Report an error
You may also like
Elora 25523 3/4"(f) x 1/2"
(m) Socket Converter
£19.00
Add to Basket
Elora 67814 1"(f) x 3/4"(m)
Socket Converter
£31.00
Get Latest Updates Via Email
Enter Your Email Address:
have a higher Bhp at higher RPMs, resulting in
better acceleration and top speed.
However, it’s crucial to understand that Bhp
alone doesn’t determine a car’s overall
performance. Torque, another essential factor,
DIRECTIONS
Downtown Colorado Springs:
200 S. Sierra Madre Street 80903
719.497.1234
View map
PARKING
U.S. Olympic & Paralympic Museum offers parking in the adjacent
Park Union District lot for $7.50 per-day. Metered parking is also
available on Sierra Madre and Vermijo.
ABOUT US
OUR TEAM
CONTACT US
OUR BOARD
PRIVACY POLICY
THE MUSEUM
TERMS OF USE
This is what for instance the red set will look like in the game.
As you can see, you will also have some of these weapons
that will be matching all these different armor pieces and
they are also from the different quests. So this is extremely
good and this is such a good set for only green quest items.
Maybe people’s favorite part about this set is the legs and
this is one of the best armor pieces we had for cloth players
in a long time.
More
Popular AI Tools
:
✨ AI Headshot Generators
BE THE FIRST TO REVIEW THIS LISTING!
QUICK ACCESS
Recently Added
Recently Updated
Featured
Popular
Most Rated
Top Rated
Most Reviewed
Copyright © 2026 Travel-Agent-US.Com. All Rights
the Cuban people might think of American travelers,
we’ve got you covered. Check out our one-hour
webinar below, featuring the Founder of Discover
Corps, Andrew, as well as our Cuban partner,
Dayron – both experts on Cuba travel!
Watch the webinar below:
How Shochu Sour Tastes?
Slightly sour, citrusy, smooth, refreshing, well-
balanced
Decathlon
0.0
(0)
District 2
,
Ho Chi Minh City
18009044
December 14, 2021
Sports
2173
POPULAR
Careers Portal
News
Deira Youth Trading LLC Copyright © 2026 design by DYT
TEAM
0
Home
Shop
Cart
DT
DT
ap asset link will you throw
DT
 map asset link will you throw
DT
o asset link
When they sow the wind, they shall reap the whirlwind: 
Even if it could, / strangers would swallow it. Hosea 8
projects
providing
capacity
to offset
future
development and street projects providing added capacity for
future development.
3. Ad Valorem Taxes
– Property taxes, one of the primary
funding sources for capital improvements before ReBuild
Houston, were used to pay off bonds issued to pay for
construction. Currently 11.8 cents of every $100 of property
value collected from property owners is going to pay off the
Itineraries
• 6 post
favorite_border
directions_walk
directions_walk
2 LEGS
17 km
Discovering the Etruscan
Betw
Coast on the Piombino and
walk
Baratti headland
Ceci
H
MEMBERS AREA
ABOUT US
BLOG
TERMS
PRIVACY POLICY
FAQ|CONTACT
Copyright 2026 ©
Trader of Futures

------------------------------------------------------------------------

_Instruction_
Filter the material for the word "providing" and copy each matching line.

_Task response_
providing
development and street projects providing added capacity for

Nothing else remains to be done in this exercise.